* [Problem requirements]: In the records below, replace every occurrence of "inland rainforest" with "interior rainforest" and reproduce all other lines unchanged.

* [Data records]:

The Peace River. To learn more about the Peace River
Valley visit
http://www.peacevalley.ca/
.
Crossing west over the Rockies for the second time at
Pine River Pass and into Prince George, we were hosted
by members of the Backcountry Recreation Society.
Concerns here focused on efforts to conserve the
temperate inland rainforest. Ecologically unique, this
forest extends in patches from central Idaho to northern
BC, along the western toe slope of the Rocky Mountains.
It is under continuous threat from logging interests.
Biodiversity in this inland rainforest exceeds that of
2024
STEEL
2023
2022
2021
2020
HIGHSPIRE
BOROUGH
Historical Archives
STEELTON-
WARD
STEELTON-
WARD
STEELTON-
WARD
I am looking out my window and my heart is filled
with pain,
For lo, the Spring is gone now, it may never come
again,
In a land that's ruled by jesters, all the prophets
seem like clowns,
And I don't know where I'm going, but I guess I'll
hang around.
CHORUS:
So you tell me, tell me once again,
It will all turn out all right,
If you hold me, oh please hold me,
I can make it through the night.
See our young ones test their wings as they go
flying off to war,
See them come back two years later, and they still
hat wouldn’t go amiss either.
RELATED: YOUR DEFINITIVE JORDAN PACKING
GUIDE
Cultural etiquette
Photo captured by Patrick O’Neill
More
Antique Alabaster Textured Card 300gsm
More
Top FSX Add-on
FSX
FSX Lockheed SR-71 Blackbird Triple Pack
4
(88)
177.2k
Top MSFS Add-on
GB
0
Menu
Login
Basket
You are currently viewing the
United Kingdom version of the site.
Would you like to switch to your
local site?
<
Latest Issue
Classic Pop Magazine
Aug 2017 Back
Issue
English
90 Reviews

* [Task solution]:
The Peace River. To learn more about the Peace River
Valley visit
http://www.peacevalley.ca/
.
Crossing west over the Rockies for the second time at
Pine River Pass and into Prince George, we were hosted
by members of the Backcountry Recreation Society.
Concerns here focused on efforts to conserve the
temperate interior rainforest. Ecologically unique, this
forest extends in patches from central Idaho to northern
BC, along the western toe slope of the Rocky Mountains.
It is under continuous threat from logging interests.
Biodiversity in this interior rainforest exceeds that of
2024
STEEL
2023
2022
2021
2020
HIGHSPIRE
BOROUGH
Historical Archives
STEELTON-
WARD
STEELTON-
WARD
STEELTON-
WARD
I am looking out my window and my heart is filled
with pain,
For lo, the Spring is gone now, it may never come
again,
In a land that's ruled by jesters, all the prophets
seem like clowns,
And I don't know where I'm going, but I guess I'll
hang around.
CHORUS:
So you tell me, tell me once again,
It will all turn out all right,
If you hold me, oh please hold me,
I can make it through the night.
See our young ones test their wings as they go
flying off to war,
See them come back two years later, and they still
hat wouldn’t go amiss either.
RELATED: YOUR DEFINITIVE JORDAN PACKING
GUIDE
Cultural etiquette
Photo captured by Patrick O’Neill
More
Antique Alabaster Textured Card 300gsm
More
Top FSX Add-on
FSX
FSX Lockheed SR-71 Blackbird Triple Pack
4
(88)
177.2k
Top MSFS Add-on
GB
0
Menu
Login
Basket
You are currently viewing the
United Kingdom version of the site.
Would you like to switch to your
local site?
<
Latest Issue
Classic Pop Magazine
Aug 2017 Back
Issue
English
90 Reviews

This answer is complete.